Prisoners (Voting Rights)

Debate between Philip Hollobone and Kate Green
Tuesday 11th January 2011

(14 years, 11 months ago)

Westminster Hall
Read Full debate Read Hansard Text Read Debate Ministerial Extracts

Westminster Hall is an alternative Chamber for MPs to hold debates, named after the adjoining Westminster Hall.

Each debate is chaired by an MP from the Panel of Chairs, rather than the Speaker or Deputy Speaker. A Government Minister will give the final speech, and no votes may be called on the debate topic.

This information is provided by Parallel Parliament and does not comprise part of the offical record

Philip Hollobone Portrait Mr Philip Hollobone (Kettering) (Con)
- Hansard - -

May I wish you a very happy new year, Mr Benton, and offer my grateful thanks to Mr Speaker for giving me permission to lead today’s debate?

May I also wish the Minister and his shadow a very happy new year? The Minister is a personal friend, and I have always had high regard for him, both before he was elected to this place and since he took up his present position in the Government. I know, therefore, that we will not fall out on a personal level over this issue, but it is my job as a humble Back Bencher to stand up and to speak up for my constituents, whose view is that this country should not give prisoners the right to vote, and it is my job to hold the Government to account on that.

Here is a question for hon. Members. Who said

“Frankly, when people commit a crime and go to prison, they should lose their rights, including the right to vote”?

He also said:

“It makes me physically ill even to contemplate having to give the vote to anyone who is in prison”—[Official Report, 3 November 2010; Vol. 517, c. 921.]

The answer is my right hon. Friend the Prime Minister, and I could not agree more with him. The vast majority of people in this country would also back him in those sentiments. One difference between the Prime Minister and myself, however, is that he is actually in a position to do something about this issue. We need some backbone—we need a hardened spine—if we are to take on the European Court of Human Rights and resist its judgment.

Kate Green Portrait Kate Green (Stretford and Urmston) (Lab)
- Hansard - - - Excerpts

In making that statement about public attitudes, is the hon. Gentleman aware that research carried out for the previous Government in 2009 showed that only a quarter of respondents favoured a total ban on prisoners having the right to vote?
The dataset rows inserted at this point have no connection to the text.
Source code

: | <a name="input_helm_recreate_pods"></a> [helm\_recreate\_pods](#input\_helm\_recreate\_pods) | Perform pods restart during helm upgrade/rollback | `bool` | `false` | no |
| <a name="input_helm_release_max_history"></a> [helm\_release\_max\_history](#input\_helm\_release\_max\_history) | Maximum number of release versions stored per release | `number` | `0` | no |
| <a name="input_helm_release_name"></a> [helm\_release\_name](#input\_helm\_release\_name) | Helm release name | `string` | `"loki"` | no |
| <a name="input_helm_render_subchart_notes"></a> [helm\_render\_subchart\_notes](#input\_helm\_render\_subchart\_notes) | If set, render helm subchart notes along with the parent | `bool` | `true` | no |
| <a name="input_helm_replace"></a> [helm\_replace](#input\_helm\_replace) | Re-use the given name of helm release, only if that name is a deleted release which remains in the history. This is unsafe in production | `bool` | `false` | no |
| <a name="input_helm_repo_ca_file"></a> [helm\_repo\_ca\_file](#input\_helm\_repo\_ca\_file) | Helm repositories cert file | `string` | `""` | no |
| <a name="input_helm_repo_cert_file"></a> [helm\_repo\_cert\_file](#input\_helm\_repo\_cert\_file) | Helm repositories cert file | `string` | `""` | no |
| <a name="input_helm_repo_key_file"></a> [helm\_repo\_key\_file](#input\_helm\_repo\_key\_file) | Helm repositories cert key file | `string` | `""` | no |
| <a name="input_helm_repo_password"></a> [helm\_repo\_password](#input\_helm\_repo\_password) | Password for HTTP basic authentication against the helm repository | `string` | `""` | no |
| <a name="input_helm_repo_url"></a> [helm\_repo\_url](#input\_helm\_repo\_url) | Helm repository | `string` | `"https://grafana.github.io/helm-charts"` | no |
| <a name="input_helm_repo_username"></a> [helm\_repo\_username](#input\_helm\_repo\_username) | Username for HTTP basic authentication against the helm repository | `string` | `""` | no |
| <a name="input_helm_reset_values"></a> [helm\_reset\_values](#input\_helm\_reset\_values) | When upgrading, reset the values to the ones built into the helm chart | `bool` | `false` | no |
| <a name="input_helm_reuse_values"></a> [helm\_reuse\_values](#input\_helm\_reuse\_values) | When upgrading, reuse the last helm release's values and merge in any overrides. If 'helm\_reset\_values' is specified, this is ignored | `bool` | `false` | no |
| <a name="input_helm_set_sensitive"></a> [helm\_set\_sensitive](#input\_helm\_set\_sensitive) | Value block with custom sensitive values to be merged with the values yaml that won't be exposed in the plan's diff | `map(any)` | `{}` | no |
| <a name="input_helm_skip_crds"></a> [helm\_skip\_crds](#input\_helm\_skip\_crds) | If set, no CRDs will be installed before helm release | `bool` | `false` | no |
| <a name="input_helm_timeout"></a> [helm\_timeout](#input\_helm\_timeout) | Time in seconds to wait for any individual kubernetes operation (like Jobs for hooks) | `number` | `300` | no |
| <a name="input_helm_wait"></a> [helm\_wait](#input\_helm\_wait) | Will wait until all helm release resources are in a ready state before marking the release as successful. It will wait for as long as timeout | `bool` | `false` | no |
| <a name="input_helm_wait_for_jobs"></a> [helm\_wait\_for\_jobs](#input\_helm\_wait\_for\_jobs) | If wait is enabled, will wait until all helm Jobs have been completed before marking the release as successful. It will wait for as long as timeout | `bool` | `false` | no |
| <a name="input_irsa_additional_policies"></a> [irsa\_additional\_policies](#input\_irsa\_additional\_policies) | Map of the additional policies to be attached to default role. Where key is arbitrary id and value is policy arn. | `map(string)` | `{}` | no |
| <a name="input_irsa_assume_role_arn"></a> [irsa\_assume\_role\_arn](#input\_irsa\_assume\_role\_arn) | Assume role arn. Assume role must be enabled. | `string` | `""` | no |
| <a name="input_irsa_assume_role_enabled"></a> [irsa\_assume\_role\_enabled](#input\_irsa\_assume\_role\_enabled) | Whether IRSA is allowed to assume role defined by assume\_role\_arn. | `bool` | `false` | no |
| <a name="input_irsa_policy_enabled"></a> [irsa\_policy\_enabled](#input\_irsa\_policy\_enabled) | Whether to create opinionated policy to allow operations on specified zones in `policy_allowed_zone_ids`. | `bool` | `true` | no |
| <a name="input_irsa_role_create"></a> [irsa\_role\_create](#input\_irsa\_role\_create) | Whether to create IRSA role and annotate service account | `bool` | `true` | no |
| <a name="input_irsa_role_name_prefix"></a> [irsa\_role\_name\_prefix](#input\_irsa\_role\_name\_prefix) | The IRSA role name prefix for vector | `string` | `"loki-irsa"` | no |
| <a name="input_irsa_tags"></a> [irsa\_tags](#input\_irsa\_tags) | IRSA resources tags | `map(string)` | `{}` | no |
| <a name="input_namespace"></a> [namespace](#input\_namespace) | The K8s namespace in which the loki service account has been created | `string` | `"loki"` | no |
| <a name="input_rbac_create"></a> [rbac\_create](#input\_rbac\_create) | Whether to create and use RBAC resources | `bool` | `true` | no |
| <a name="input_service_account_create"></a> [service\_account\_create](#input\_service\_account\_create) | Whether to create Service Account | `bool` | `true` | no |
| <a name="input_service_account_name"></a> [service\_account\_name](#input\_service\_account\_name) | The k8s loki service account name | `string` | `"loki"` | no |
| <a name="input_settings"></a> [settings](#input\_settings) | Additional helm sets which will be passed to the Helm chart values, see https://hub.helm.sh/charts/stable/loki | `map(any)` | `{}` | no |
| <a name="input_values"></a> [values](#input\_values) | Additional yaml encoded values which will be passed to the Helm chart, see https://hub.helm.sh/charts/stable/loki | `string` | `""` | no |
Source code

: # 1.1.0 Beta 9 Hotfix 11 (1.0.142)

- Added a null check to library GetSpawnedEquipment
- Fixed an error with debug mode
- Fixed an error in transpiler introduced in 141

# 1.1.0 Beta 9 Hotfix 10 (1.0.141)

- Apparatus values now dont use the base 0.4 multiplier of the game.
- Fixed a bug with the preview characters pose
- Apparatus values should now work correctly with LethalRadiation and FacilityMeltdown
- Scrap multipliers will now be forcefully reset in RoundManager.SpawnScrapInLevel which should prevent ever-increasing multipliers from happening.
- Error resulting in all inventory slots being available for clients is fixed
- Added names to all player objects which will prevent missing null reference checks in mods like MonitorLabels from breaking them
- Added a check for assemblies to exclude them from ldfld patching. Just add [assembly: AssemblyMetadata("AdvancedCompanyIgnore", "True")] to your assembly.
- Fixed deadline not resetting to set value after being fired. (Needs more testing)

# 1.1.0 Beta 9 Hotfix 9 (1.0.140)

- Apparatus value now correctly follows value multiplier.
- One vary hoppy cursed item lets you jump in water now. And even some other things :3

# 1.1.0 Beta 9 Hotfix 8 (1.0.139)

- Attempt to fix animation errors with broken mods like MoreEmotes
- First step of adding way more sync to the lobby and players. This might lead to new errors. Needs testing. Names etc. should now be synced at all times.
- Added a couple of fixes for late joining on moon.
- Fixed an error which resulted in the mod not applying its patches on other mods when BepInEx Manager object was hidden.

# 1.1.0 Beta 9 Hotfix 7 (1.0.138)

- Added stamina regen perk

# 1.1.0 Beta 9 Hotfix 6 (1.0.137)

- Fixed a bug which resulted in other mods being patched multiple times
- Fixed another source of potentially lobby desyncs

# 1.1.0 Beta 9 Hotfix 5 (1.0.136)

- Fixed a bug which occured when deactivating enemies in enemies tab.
Philip Hollobone Portrait Mr Hollobone
- Hansard - -

The previous Government’s two consultations, which they did, by the way, to avoid having to make a decision—they kicked the issue into the long grass for five years—involved a pathetically small number of respondents. Given that there were fewer than 100 respondents, the statistical relevance of those consultations is almost meaningless. If I asked my constituents whether prisoners should be given the right to vote, the vast majority would say that they should not. I strongly suspect that if the hon. Lady spoke to her constituents, she would get a very similar reaction.

I also want to pray in aid the words of the now Attorney-General when he was in opposition:

“The principle that those who are in custody after conviction should not have the opportunity to vote is a perfectly rational one. Civic rights go with civic responsibility, but these rights have been flagrantly violated by those who have committed imprisonable offences. The government must allow a parliamentary debate which gives MPs the opportunity to insist on retaining our existing practise that convicted prisoners can’t vote.”

I absolutely, 100%, agree, and I hope that this morning’s limited debate will be a warm-up act for a proper debate on the Floor of the House.